This Arts & Sciences coffee cup was one of my first possessions when I started at WPI in August 2012. Every morning as I fill the cup with hot coffee, it reminds me of my role as a scientist and teacher. Drinking coffee with this cup is inspirational!
Molly was my first pen pal at WPI—she was 5 years old when she wrote this letter. Our lab's research is involved in public outreach via TouchTomorrow, and one of the projects involved understanding your backyard’s soil composition and ecology. Molly and her parents were the first people to send us their soil sample with Molly’s sweet notes on her experience as a soil scientist. This letter is a constant reminder that there is not an age limit to science.

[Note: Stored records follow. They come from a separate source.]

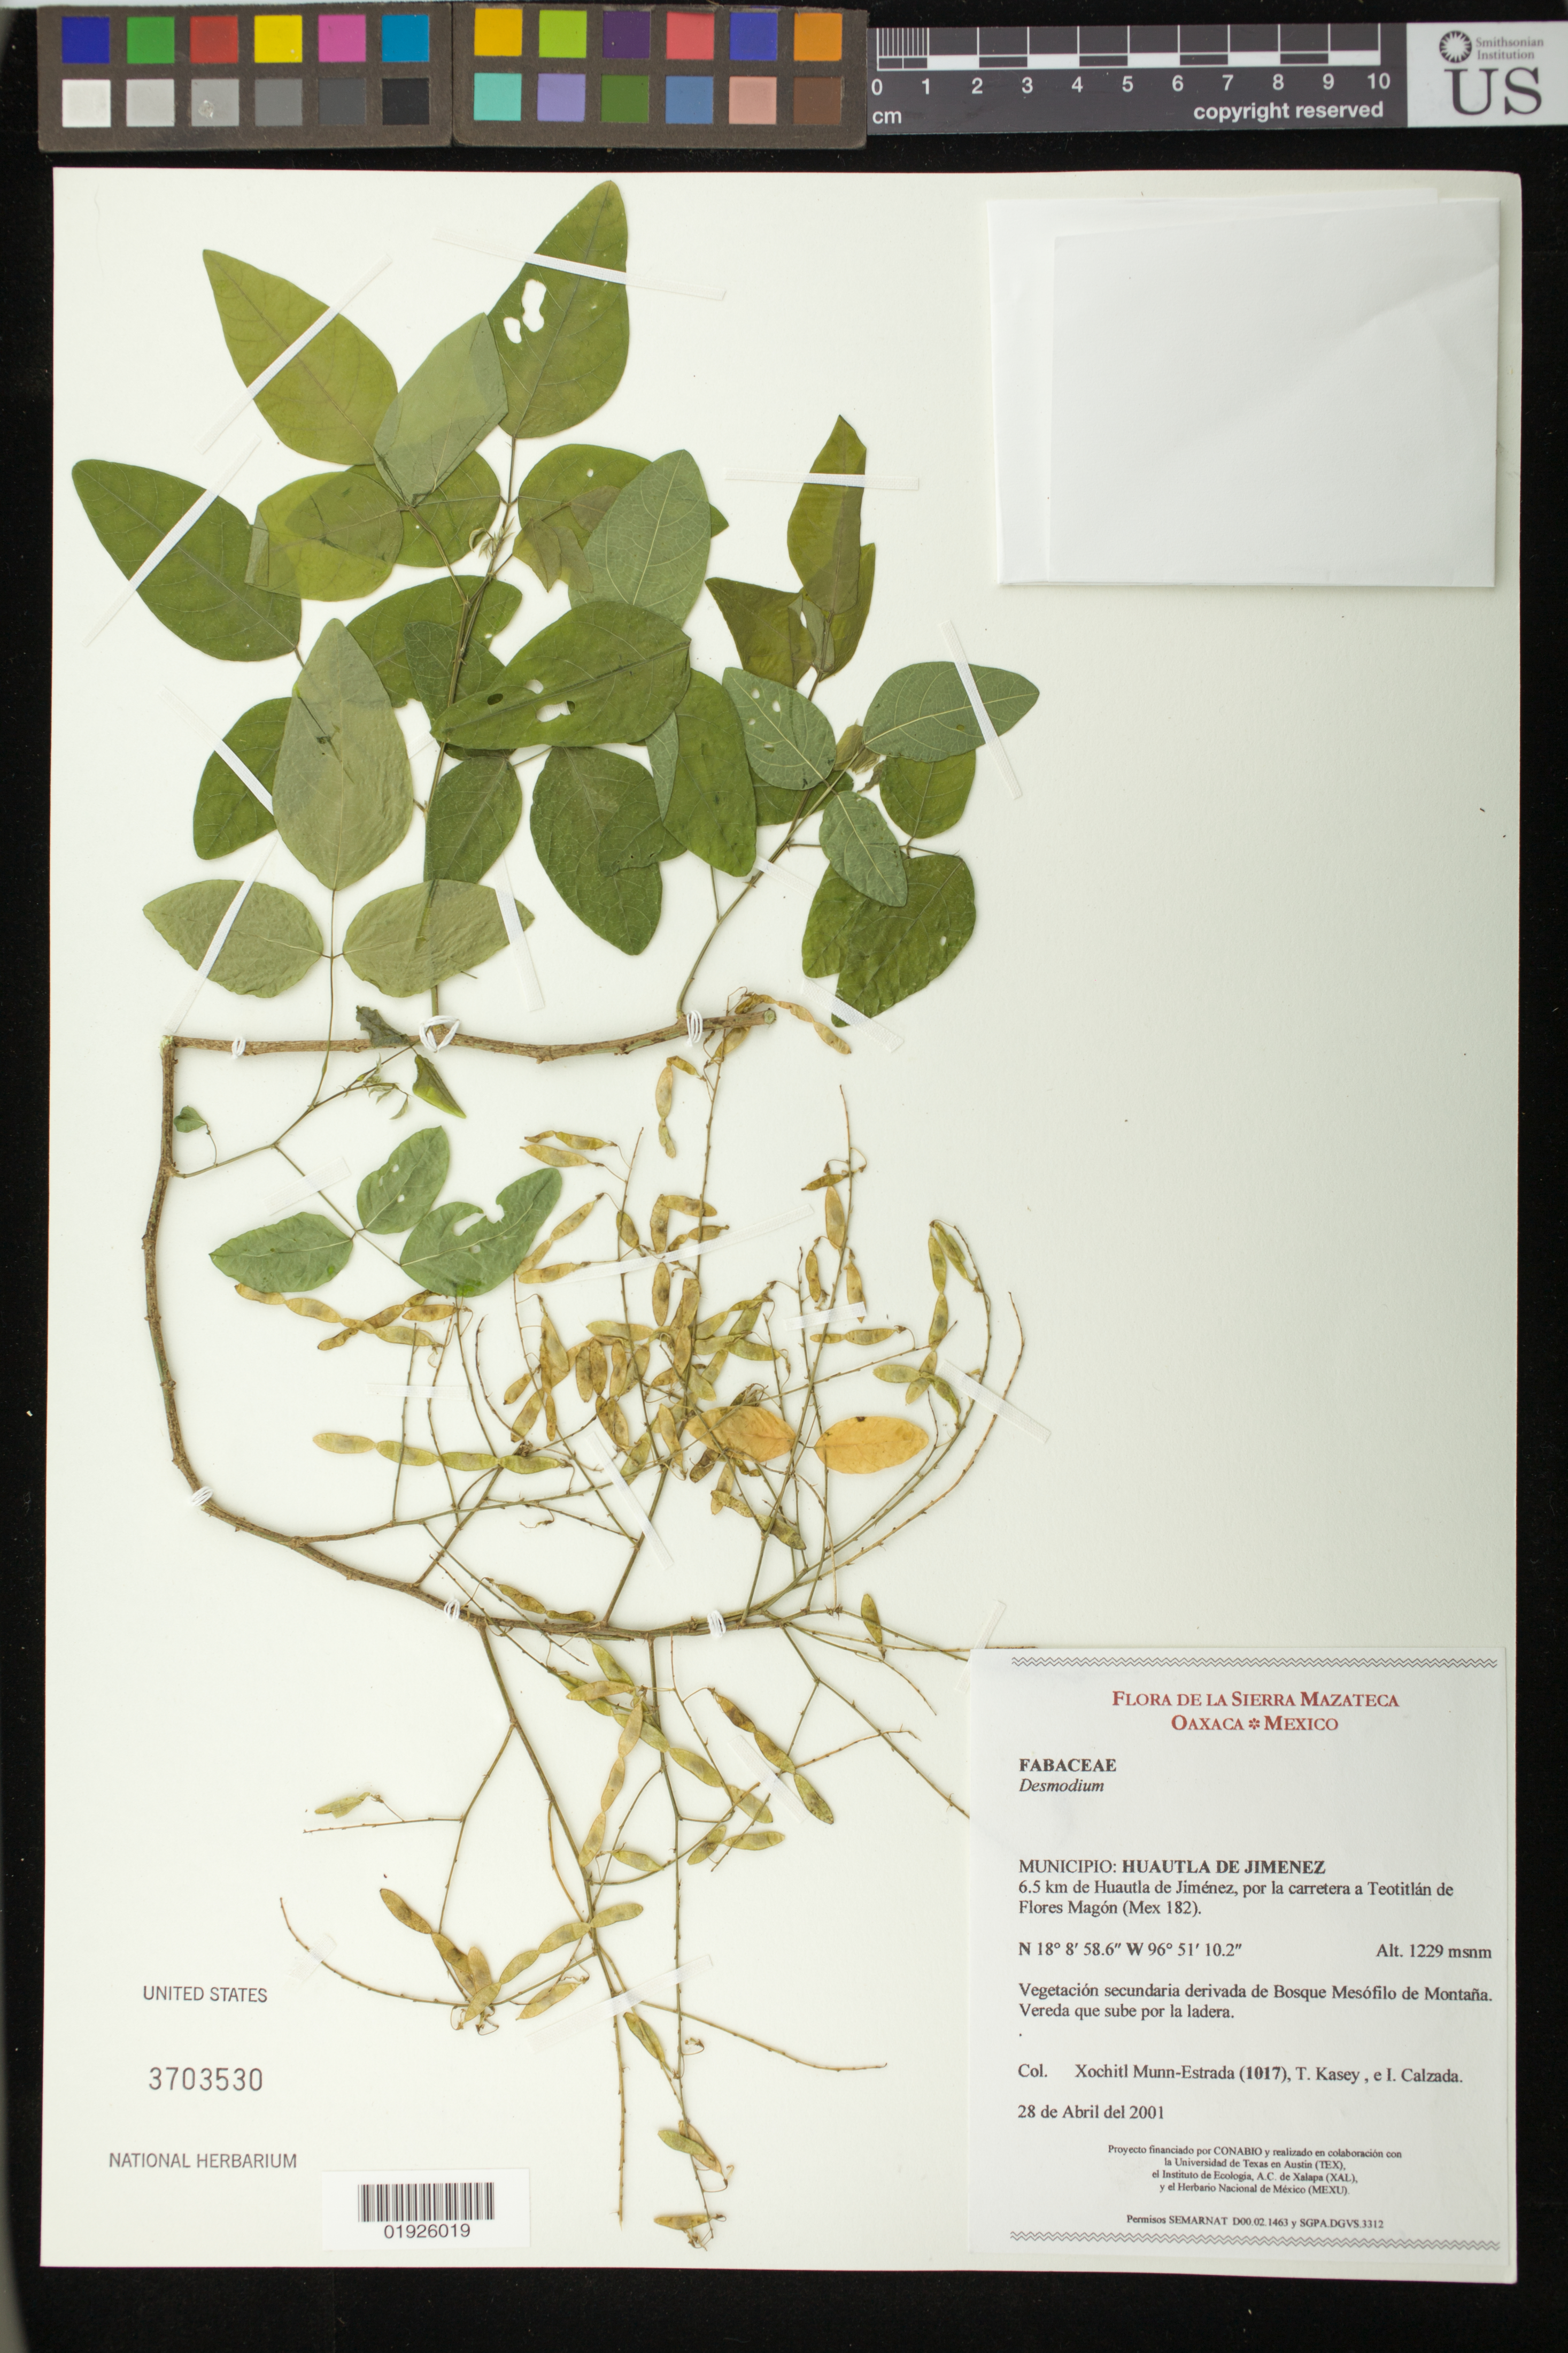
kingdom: Plantae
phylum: Tracheophyta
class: Magnoliopsida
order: Fabales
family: Fabaceae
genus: Desmodium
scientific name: Desmodium sp.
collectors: X. Munn-Estrada, T. Kasey & I. Calzada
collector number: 1017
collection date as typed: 28 de Abril del 2001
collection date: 2001-04-28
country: Mexico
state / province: Oaxaca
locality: Huautla de Jimenez, 6.5 km de Huautla de Jimenez, por la carretera a Teotitlan de Flores Magon (MEX 182).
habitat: Vegetacion secundaria derivada de Bosque Mesofilo de Montana. Vereda que sube por la ladera.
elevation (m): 1229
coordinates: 18 08 58.6 N, 96 51 10.2 W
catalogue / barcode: US 3703530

These two Indian deities, Lord Ganesha and Mahalakshmi, can be found in every workplace and house in India. I keep it in my office because it constantly reminds me of my culture and also that you can take me away from my homeland, but you cannot take my homeland away from me.
‘da worm’: Caenorhabditis elegans is a nonparasitic roundworm that we conduct research with in our laboratory. As neuroscientists, we are interested in understanding the mechanisms that underlie how neurons (cells of the nervous system) work in networks to coordinate behaviors. Our work on worms involves understanding the role of smell in neurodegenerative diseases such as Alzheimer’s disease.
One of the gifts my MQP student (Huaming Sun) gave me when we submitted his qualifying thesis in computational biology. The symbolism of this decorative fish is abundance, success, and wealth.
Here hangs our published research from the past few years. Seeing the names of my graduate students on these peer-reviewed publications is a constant reminder that great science is only accomplished in teams.
All of the accomplishments in my scientific career—from my PhD thesis to the award of tenure from WPI—can be found on this wall. Every time I open the office door, it reminds me of what I have achieved, but also makes me ask, "What more can I do?"
Neuroscience. I believe that it is one of the most exciting branches of science. Why? Because our brains are unique, and it defines who we are. Understanding how the brain functions with new emerging technologies and finding a way to communicate that to my students is not just a job, but a passion for me.
My journey as a teacher and a scientist began during my undergraduate years, when I took a course in improv comedy. Improv taught me to think spontaneously. There is no set script or dialogue, but characters are created collaboratively in real time. My improv training also motivates my research—the importance of understanding behavior and motivation through the study of chemistry of the nervous system. It’s not at all surprising that I should find a happy home here at WPI, where we focus on the technical through educating and motivating the whole student.